There are certainly many types of gardens, but if you’re like me, the most satisfying kind of garden can be a retreat garden. I think most of us long for a space where we can go for a few minutes of quiet time (or maybe hours, depending on what kind of day you had). The best part of a retreat garden is that it is something that you can design to meet your own needs using the space you have. If you are a garden fanatic you’ve probably gone on a few garden tours and been mesmerized with what other people have done to create amazing spaces. I went on a neighborhood garden tour just the other week and was taken aback by some of the beautiful garden retreats people had created as a place to refresh their spirit, slow down and just be. If you don’t have what you would call a “retreat” garden, take any opportunity to visit other people’s gardens, botanical gardens or arboretums. It will help you decide what you want to go after.
All garden retreats have a few common elements that truly make them a retreat. After determining what you think your style may be, you’ll definitely want to have some kind of portal of entry. This is where you transition to the space. It could be an actual gate, an arch made of tree branches, even an opening in a row of shrubs. Whatever it is, it should lead you into your own Shangri-La! You really will want the space be somewhat enclosed. True, it is inspiring to stand on the rim of the Grand Canyon and feel at peace looking out at this grand vista, but that is not what we are shooting for here. This should be an intimate place for reflection and can be enclosed with a simple brick wall, a wooden fence or shrubs that can provide sheltering green walls. You can get creative to save money. One section of my space was just a chain link fence. I decided I could use the neverending supply of maple tree branches that fall out of my trees and weave them into the chain link. It almost looks like I have a giant basket for a wall! My neighbor was thrilled that she could just throw her downed tree limbs on to my pile. She calls me the “stick man” and said she didn’t know there were so many uses for tree branches.

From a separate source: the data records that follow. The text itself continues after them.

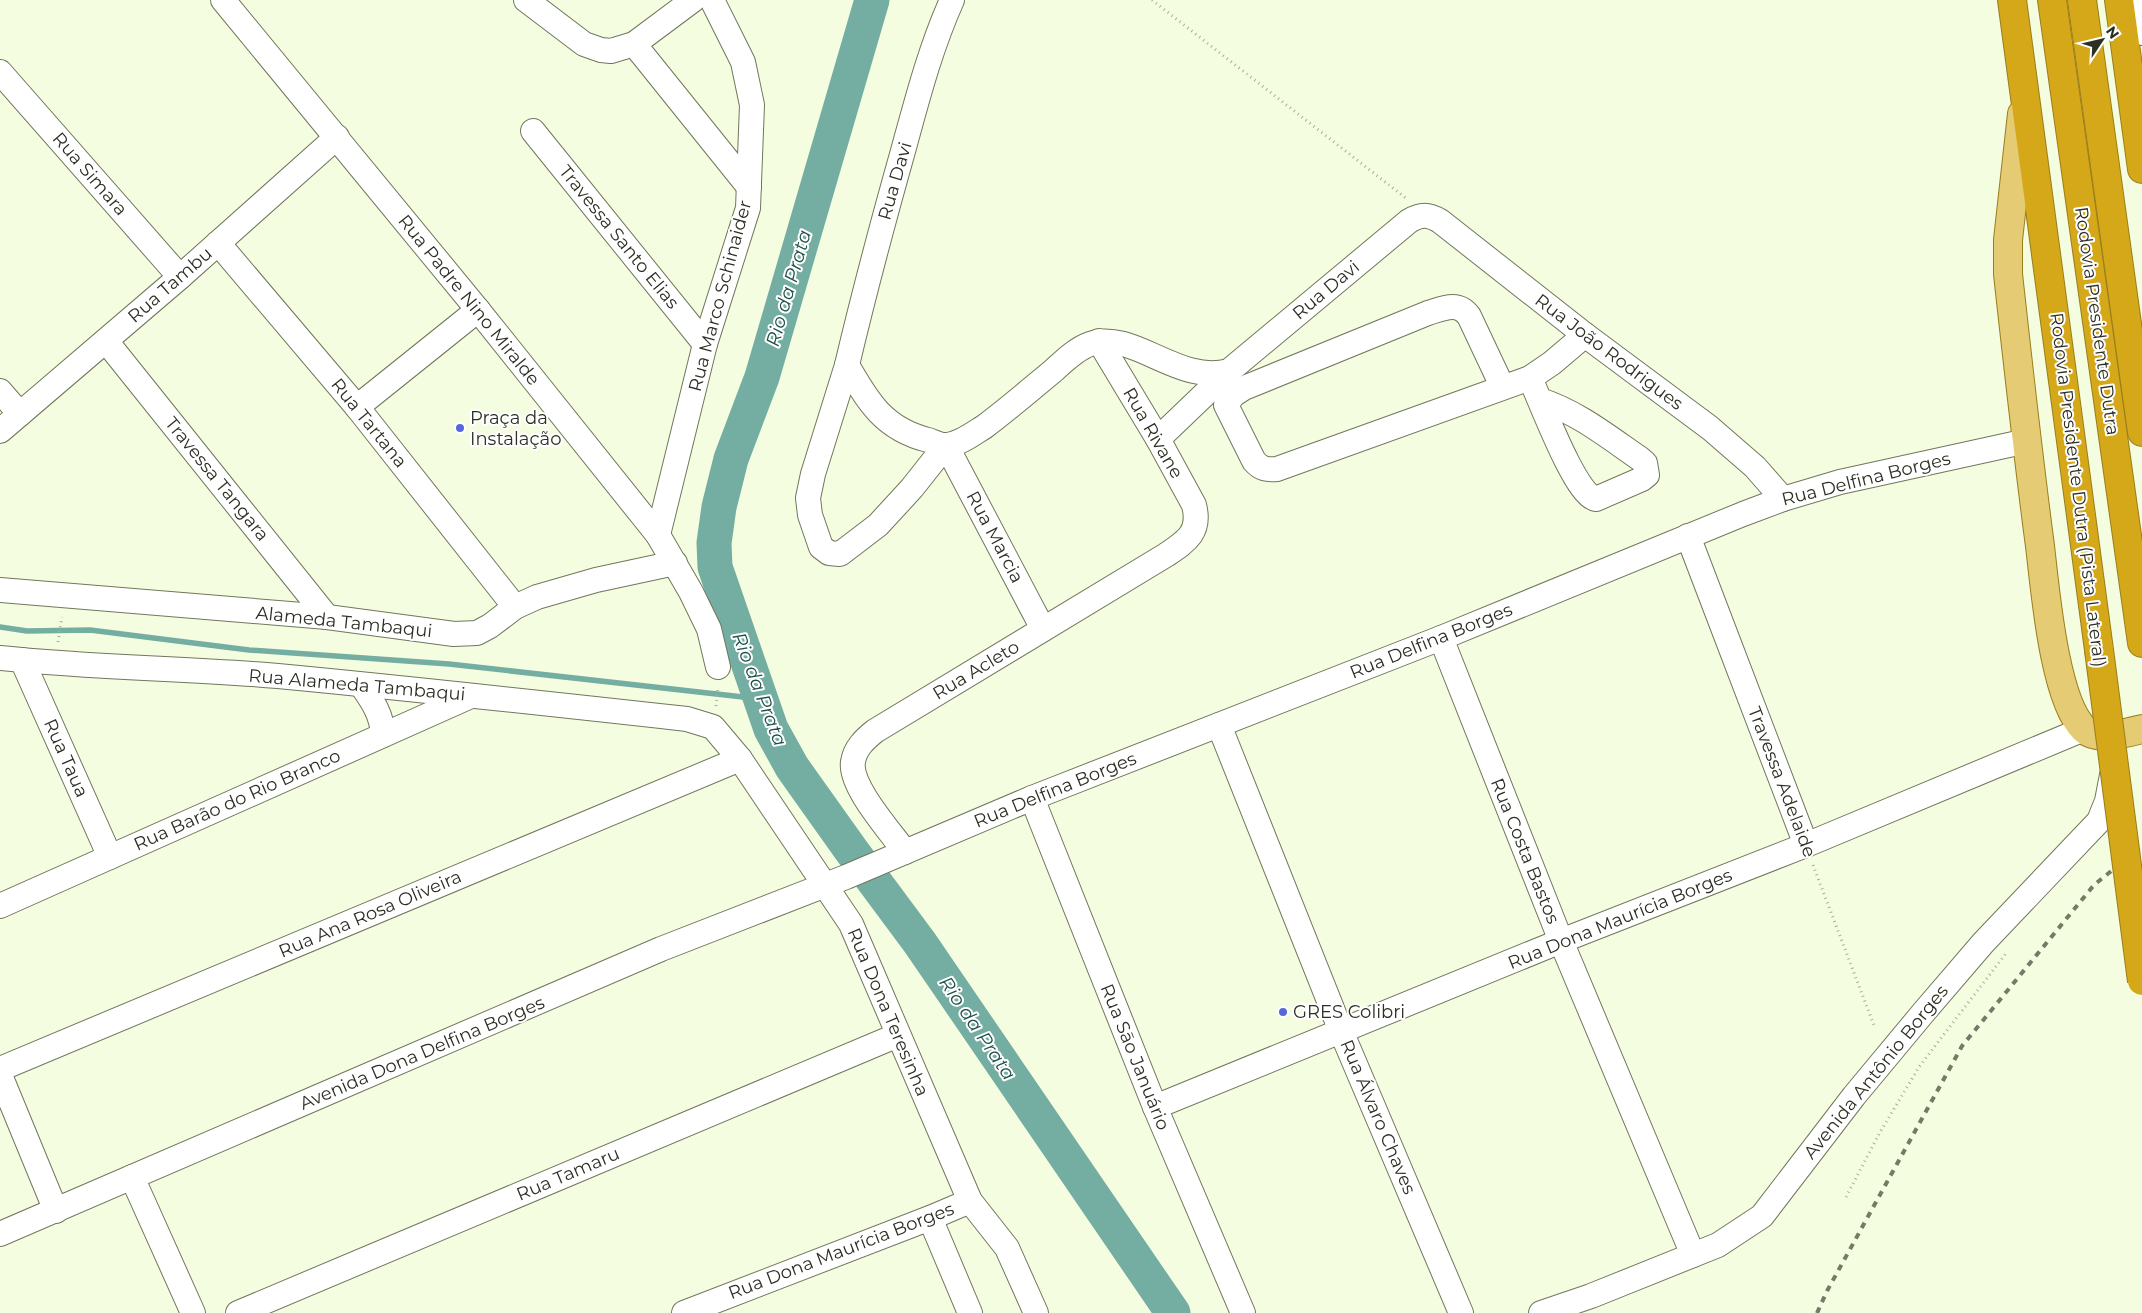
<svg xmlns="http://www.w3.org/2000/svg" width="2142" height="1313" viewBox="0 0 2142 1313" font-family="Montserrat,sans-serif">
	<rect width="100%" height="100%" fill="#f5fde0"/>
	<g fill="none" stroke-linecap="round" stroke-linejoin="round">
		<!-- stream -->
		<polyline stroke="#74ada2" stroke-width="5.5" points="0,627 27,631 90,630 249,650 449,664 761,699"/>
		<!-- river -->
		<polyline stroke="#74ada2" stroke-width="35" points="872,0 762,377 731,459 719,507 714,543 715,567 771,729 792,767 851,850 920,943 1173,1313"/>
		<!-- minor casing -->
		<g stroke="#70775d" stroke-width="26">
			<g id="minor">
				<polyline points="223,0 478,310 658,535 691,592 709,629 718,667"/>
				<polyline points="526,0 584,44 601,50 611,51 634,44 693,0"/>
				<path d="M952,0C930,49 917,100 903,151C883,222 864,293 847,365C868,402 884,429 928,440C934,442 941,446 947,445C960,444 974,433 984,427C1008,409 1030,390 1053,371C1064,361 1076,349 1090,344C1133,329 1178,385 1229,371"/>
				<polyline points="2130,0 2142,33"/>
				<polyline points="634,44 749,187"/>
				<polyline points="0,72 180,277"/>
				<polyline points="533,131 705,344"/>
				<polyline points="218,243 357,407 515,607"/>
				<polyline points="106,341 327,617"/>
				<polyline points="847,365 813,474 808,498 810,515 821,547 829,553 840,554 878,525 912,488 946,445 1043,629"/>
				<path d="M1530,378C1540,399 1576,497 1596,499L1642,479L1647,475L1645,463L1639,458C1607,436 1577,412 1540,400"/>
				<path d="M1502,386L1469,316C1458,301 1444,308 1428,313L1244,388L1233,395L1226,405L1254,461C1261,469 1267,470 1277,469L1530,378L1552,363L1585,335"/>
				<polyline points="0,391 20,414"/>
				<polyline points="357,407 478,310"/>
				<polyline points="0,431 180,277 337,137"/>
				<path d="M1158,439L1229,371L1409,221C1421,214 1428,214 1440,221L1585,335L1710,428L1755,467L1783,499"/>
				<polyline points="658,535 705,344 748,208 752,105 743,62 712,0"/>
				<polyline points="1688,536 1806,845"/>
				<polyline points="0,590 327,617 454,634 477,633 490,626 515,607 537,597 596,580 675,563"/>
				<polyline points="1441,638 1561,941 1693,1255"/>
				<path d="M0,658C93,668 186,668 278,676C415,689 551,704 687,719L713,727L740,759L851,924L970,1201L1007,1248L1036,1313"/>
				<polyline points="22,660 110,857"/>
				<path d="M362,686C373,702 382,715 383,735"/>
				<polyline points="1219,725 1341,1031 1461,1313"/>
				<polyline points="1032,798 1155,1107 1243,1313"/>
				<path d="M905,852C891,832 849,786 853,762C855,748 865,739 875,731L1166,555C1187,541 1201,532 1194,505L1158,439L1099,341"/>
				<polyline points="0,906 471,696"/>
				<polyline points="0,1069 740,759"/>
				<polyline points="0,1075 56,1211"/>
				<polyline points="1155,1107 1561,941 1806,845 2084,729"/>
				<polyline points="132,1177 193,1313"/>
				<polyline points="930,1218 970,1313"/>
				<polyline points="0,1234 661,949 846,877 1032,798 1441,638 1743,514 1783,499 1840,482 2027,441"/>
				<polyline points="238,1313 898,1035"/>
				<polyline points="684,1313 930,1218 970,1201"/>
				<polyline points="1541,1313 1591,1296 1718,1245 1762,1216 1854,1096 1923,1013 1983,943 2099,821 2107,801 2112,775"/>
			</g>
		</g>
		<!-- major casing -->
		<g stroke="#997e1c" stroke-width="30">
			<path id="major" d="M2022,114L2008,240V274C2018,365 2028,456 2040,546C2045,588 2054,700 2084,729C2097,742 2126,733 2142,729"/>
		</g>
		<!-- highway casing -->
		<g stroke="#997e1c" stroke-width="30">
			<g id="highway">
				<polyline points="2012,0 2099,650"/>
				<polyline points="2052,0 2142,643"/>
				<polyline points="2082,0 2142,432"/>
				<polyline points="2119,0 2142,169"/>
			</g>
		</g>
		<!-- path -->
		<g stroke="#a8ae98" stroke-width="3" stroke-dasharray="1 4" stroke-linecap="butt">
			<polyline points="1152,0 1407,199"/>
			<polyline points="58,642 62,617"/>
			<polyline points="716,706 718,687"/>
			<polyline points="1813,865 1875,1028"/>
			<polyline points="1846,1197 1879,1134 1919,1067 2007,952"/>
		</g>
		<!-- minor -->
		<use href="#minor" stroke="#fff" stroke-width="24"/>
		<!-- major -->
		<use href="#major" stroke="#e5cb74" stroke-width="28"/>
		<!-- highway -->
		<use href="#highway" stroke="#d4a818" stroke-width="28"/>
		<!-- rail -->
		<polyline stroke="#747968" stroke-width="4" stroke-dasharray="6 6" stroke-linecap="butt" points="1817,1313 1827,1291 1962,1046 2094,885 2142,846"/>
		<!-- highway-bridge casing -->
		<g stroke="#997e1c" stroke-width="30" stroke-linecap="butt">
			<polyline id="highway-bridge" points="2099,650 2142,981"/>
		</g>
		<!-- highway-bridge -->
		<use href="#highway-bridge" stroke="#d4a818" stroke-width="28"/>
	</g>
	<!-- markers -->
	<g fill="#5666dc" stroke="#fff" stroke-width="2">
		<circle cx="460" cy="428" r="5"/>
		<circle cx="1283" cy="1012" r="5"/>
	</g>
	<g text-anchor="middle" stroke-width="4" stroke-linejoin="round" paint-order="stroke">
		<!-- street labels -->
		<g font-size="18" fill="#2c2f24" stroke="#fff">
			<text transform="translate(90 174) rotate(49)" y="6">Rua Simara</text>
			<text transform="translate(895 181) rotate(-74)" y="6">Rua Davi</text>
			<text transform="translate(619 237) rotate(51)" y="6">Travessa Santo Elias</text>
			<text transform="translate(170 285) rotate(-41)" y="6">Rua Tambu</text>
			<text transform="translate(1326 290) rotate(-40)" y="6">Rua Davi</text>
			<text transform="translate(720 296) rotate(-75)" y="6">Rua Marco Schinaider</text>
			<text transform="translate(469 300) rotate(51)" y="6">Rua Padre Nino Miralde</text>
			<text transform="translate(2097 321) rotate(82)" y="6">Rodovia Presidente Dutra</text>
			<text transform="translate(1609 352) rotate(37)" y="6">Rua João Rodrigues</text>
			<text transform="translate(369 423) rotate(51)" y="6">Rua Tartana</text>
			<text transform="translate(1153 433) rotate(60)" y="6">Rua Rivane</text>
			<text transform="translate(217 479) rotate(51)" y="6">Travessa Tangara</text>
			<text transform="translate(1866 479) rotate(-14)" y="6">Rua Delfina Borges</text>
			<text transform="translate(2078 490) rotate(83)" y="6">Rodovia Presidente Dutra (Pista Lateral)</text>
			<text transform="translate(995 537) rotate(62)" y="6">Rua Marcia</text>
			<text transform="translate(344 622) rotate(6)" y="6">Alameda Tambaqui</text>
			<text transform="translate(1431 641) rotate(-22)" y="6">Rua Delfina Borges</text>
			<text transform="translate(976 670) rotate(-31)" y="6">Rua Acleto</text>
			<text transform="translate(357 685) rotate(5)" y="6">Rua Alameda Tambaqui</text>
			<text transform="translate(66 758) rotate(66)" y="6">Rua Taua</text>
			<text transform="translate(1782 782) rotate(69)" y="6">Travessa Adelaide</text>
			<text transform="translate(1055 790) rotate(-22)" y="6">Rua Delfina Borges</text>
			<text transform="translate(237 800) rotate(-24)" y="6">Rua Barão do Rio Branco</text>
			<text transform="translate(1525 851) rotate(68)" y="6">Rua Costa Bastos</text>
			<text transform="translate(370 914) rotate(-23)" y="6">Rua Ana Rosa Oliveira</text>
			<text transform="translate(1620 919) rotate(-22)" y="6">Rua Dona Maurícia Borges</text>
			<text transform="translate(888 1012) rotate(67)" y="6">Rua Dona Teresinha</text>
			<text transform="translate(422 1053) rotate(-23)" y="6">Avenida Dona Delfina Borges</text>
			<text transform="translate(1135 1057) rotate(68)" y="6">Rua Sāo Januário</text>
			<text transform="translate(1876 1072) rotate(-51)" y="6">Avenida Antônio Borges</text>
			<text transform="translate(1378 1117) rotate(67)" y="6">Rua Álvaro Chaves</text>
			<text transform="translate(568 1174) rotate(-23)" y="6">Rua Tamaru</text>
			<text transform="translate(841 1251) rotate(-21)" y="6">Rua Dona Maurícia Borges</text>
		</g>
		<!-- poi labels -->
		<g font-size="18" fill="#2c2f24" stroke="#fff" text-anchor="start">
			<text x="470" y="424">Praça da<tspan x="470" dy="21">Instalação</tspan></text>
			<text x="1293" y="1018">GRES Colibri</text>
		</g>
		<!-- water labels -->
		<g font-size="19" font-style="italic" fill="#205149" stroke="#fff">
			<text transform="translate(788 288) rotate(-74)" y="7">Rio da Prata</text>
			<text transform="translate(760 689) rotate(69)" y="7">Rio da Prata</text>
			<text transform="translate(978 1028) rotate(56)" y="7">Rio da Prata</text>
		</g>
	</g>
	<!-- north arrow -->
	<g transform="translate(2102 40) rotate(55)" stroke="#ffffff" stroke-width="4" paint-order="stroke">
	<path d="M0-4L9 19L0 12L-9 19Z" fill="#2c2f24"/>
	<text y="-8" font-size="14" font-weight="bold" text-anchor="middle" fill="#2c2f24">N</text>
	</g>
</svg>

The next element that helps create your sanctuary is some sort of pathway leading to somewhere or something. May be it leads to a seating area, a cool vista or it just goes on a winding stroll with no destination. My path starts at the garden gate that sports a grinning green man who welcomes me in to the garden. The stone path right inside the gate leads right to a cherished stone birdbath that serves as the focal point of my retreat. Your path can be formal and straight or more relaxed and undulating. I admire formal gardens, but for my own space, I like a more wild and relaxed look that lets the imagination wander.
I think every garden retreat needs a piece of furniture where you can “sit a spell” and veg out among the vegetables. Looking for that perfect chair, bench or stool can actually be a lot of fun. Check out antique and secondhand stores for that treasure. This year, the season was moving along, and I couldn’t find that perfect seat I wanted. In my panic, and in order to have a place to sit, I settled for a plastic adirondack chair from the Home Depot. There is nothing wrong with these and I could have gotten it for next to nothing if I would have been agreeable to open a Home Depot credit card, but I declined. Long story short, after the Home Depot purchase, I found my garden retreat dream chair in someone’s garbage while walking my dog. I managed to walk the rest of the way home toting a beautiful bright yellow ladder-back chair while being pulled along by my sled dog. It was very early. I don’t think too many people saw this spectacle. The chair was just what the garden needed.
Whatever your plans are for a garden retreat, be open to the possibilities and have a little patience waiting for the retreat to become what you want it to be. I’ve seen my space grow from one raised bed about twenty years ago to the place that today, offers a place of quiet seclusion, a place to think and just be.